Okay, so Mia just got here and I can hear her and Lilly talking in Lilly's room. Not like I am eavesdropping or anything, we just have thin walls and they have really loud voices! At least Lilly does. I don't know why I am justifying myself to a journal, but it feels like the right thing to do. Oh, they just started to talk about guys. Normally I wouldn't care a lick who Lilly was interested in, but I want to have hope for Boris, poor kid already seems besotted with her. And open conversation on? Ah. Josh Richter. Of course. I really hate that guy. I know he is my classmate but he is such a sleaze. I wish Mia had better taste (namely me) but really she could do much better than an asshole who mistreats everyone, not only his girlfriends. But in her opinion Josh Richter is much different (as if she even knows him).

Mia: "Josh and Lana were making out by my locker again today…why do I have to see them suck face every afternoon?"

Lilly: "Probably because they are the typical high school alpha male and female and feel the need to assert their sexual dominance in front of the rest of the pack, I mean school?"

Mia: "Lilly. Josh is more than just the typical high school alpha male. He is a super sensitive guy when he isn't around Lana! She is the evil one in this situation, Josh is obviously just really misunderstood."

Lilly: "Okay, now I know you have lost your mind. Let me remind you, Mia, that you have barely been around Josh when he was alone for less than two minutes ever in your life, let alone enough time to discover his true personality and the fact that he is misunderstood. You are confusing his sensitivity with his hotness. While I will admit he is quite gorgeous for a male coming from Albert Einstein that doesn't change the fact that he only shows behaviors of the so called "popular kids" and really doesn't have a thought in his brain."

(Hey she can speak for herself, I think I am quite good looking! Though I guess since I am her brother I don't count in the pool anyways. But she is right. Josh doesn't have a thought other than to get laid and get booze…How he is managing to get grades as good as mine I really do not understand.)

Mia: "But remember when we went into Bigelows and he was buying cologne! He looked right at me and said hi, staring into my eyes like he was looking into my soul. How could there not be a sweet sensitive guy hidden inside there?"

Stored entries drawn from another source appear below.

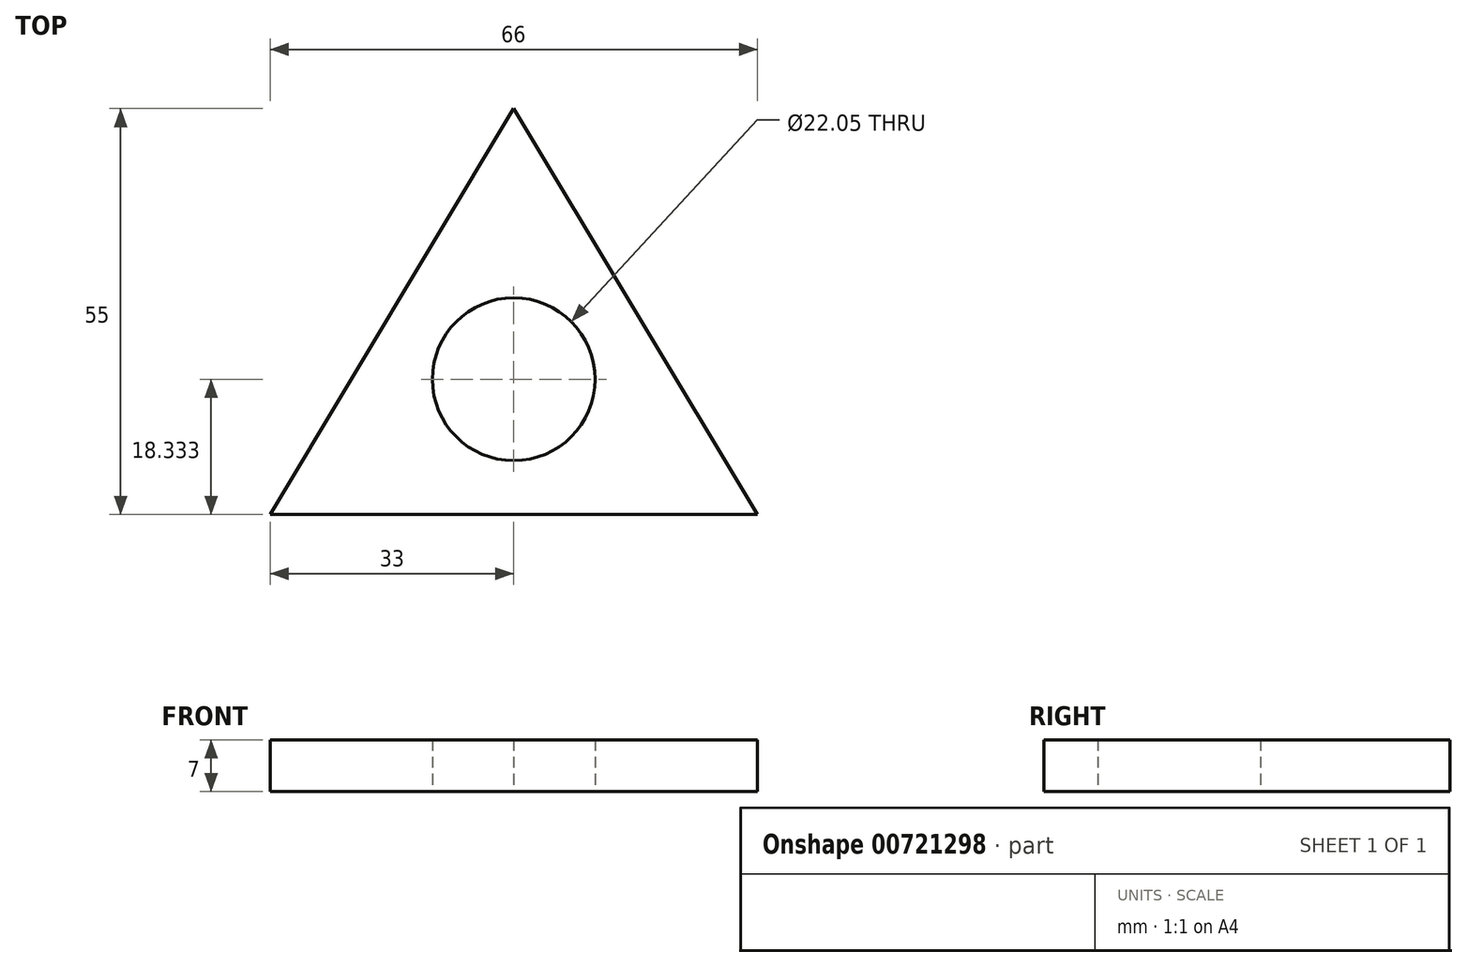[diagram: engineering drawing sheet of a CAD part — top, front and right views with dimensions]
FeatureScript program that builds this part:
annotation { "Feature Type Name" : "Feature", "Feature Type Description" : "" }
export const myFeature = defineFeature(function(context is Context, id is Id, definition is map)
    precondition{}
    {
        {
            var Q0;
            Q0=qCreatedBy(makeId("Top.planeOp"),FACE);
            var sketch = newSketch(context, id + "F0", { "sketchPlane" : qUnion([Q0])});
            skLineSegment(sketch, "E0", {"start": v(0, -22) * mm, "end": v(33, -22) * mm});
            skLineSegment(sketch, "E1", {"start": v(0, -22) * mm, "end": v(-33, -22) * mm});
            skLineSegment(sketch, "E2", {"start": v(0, 33) * mm, "end": v(-33, -22) * mm});
            skLineSegment(sketch, "E3", {"start": v(0, 33) * mm, "end": v(33, -22) * mm});
            skCircle(sketch, "E4", {"center": v(0, -3.67) * mm, "radius": 11.03 * mm});
            skSolve(sketch);
        }
        {
            var Q0;
            Q0=makeQuery(id+"F0.imprint","IMPRINT",FACE,{"disambiguationData":[TD([[makeQuery(id+"F0.imprint","IMPRINT",EDGE,{"derivedFrom":sQuery(id+"F0.wireOp",EDGE,"E0")}),1.0]])]});
            extrude(context, id + "F1", {"entities" : qUnion([Q0]), "depth" : 7 * mm, "offsetDistance" : 25 * mm});
        }
    });
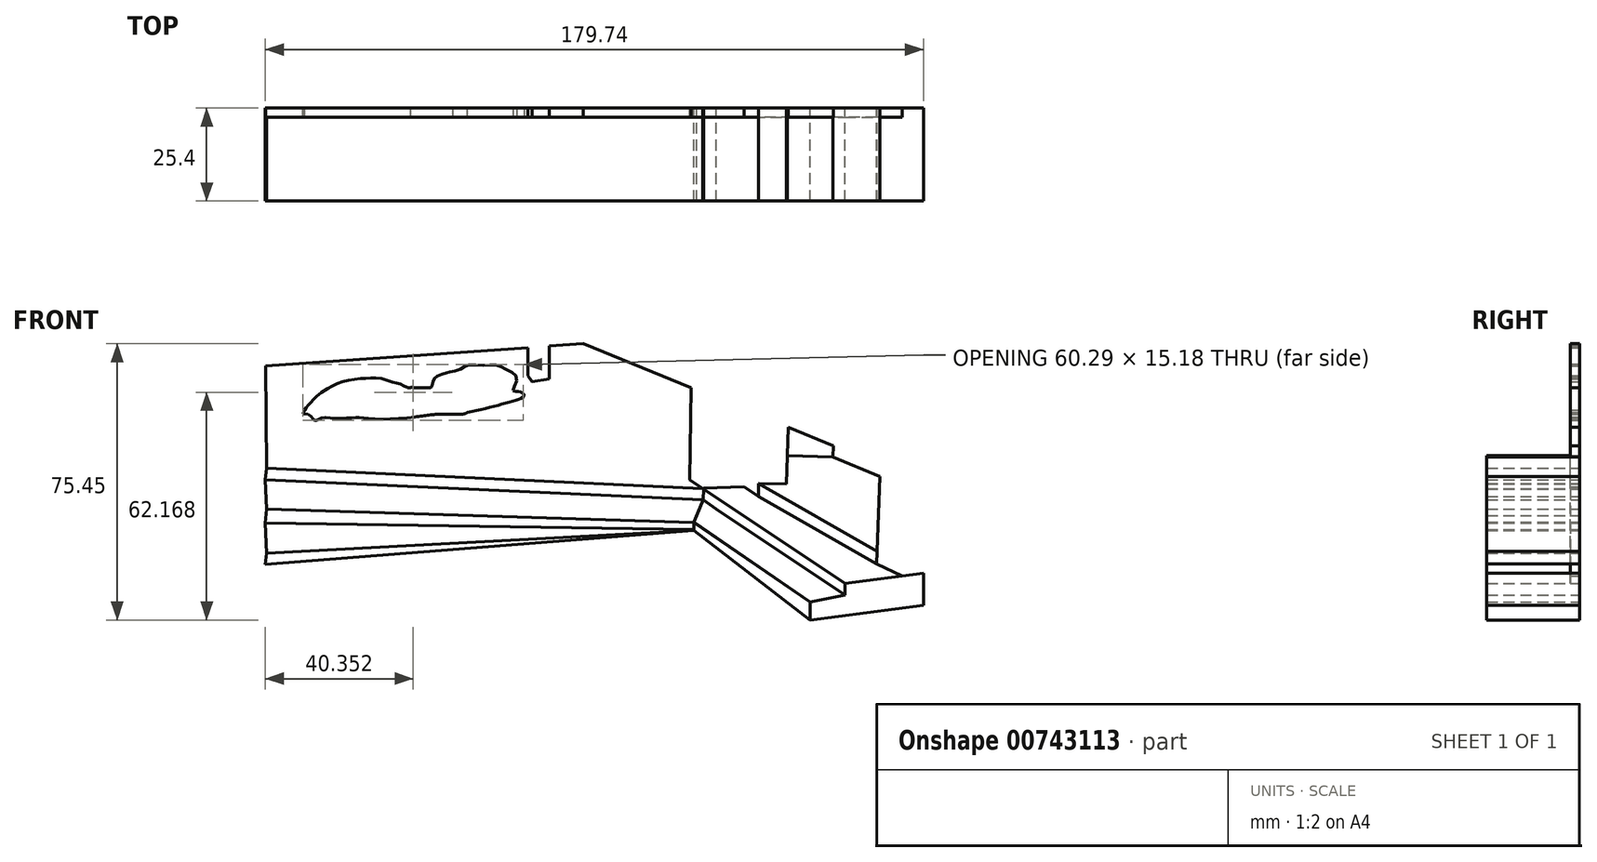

Lilly: "Because he probably had heat stroke and was confused. Face it Mia, Josh is not a smart choice of guy to be chasing after. You would be much better off dating someone who shares your interests, or could at least hold an interesting conversation. I highly doubt Josh Richter cares about saving the whales nearly as much as you do."

Mia: "Well I still think you are wrong, but while on the subject of boys who hold an interesting conversation…"

(Please say me, please say me, please say me. Wow I am seriously pathetic.)

Mia: "What interesting guys do you have your eyes on Lilly?"

Lilly: "As the freshman year has just started and we are in a new pool of classmates I do not feel qualified to make an opinion on that just yet. Though there may be one guy who hasn't completely repulsed me yet. Maybe there is a small amount of hope for the socio-economic class we are thrust into here at AEHS."

At this point Mia tried to get a name out of Lilly, but Lilly being Lilly refused to give it up. Just like my sister, to withhold information so she sounded more important. I wish she would have said Boris though, I want that dude to be happy, even if it is with my sister. Maybe then the violin music won't be so depressing in G&T.

At least I have finally found one thing about Mia to not like. Her interest in Josh Richter is somewhat sickening, and I really hope he never gets his claws into her. She is so pure and sweet and innocent, she does not need the likes of him invading her life. And of course I say that from a purely brotherly standpoint…oh who am I kidding myself? I am just jealous. Maybe if I try to go out with someone else this wouldn't be as much of a pathetic issue. Eh…I'd rather write a new song. I think I will go work on that now, and the best idea for a title just came to me! Tall Drink of Water and no it's not about Mia…mostly…okay it's probably going to be about Mia. But maybe song writing will help me get over her.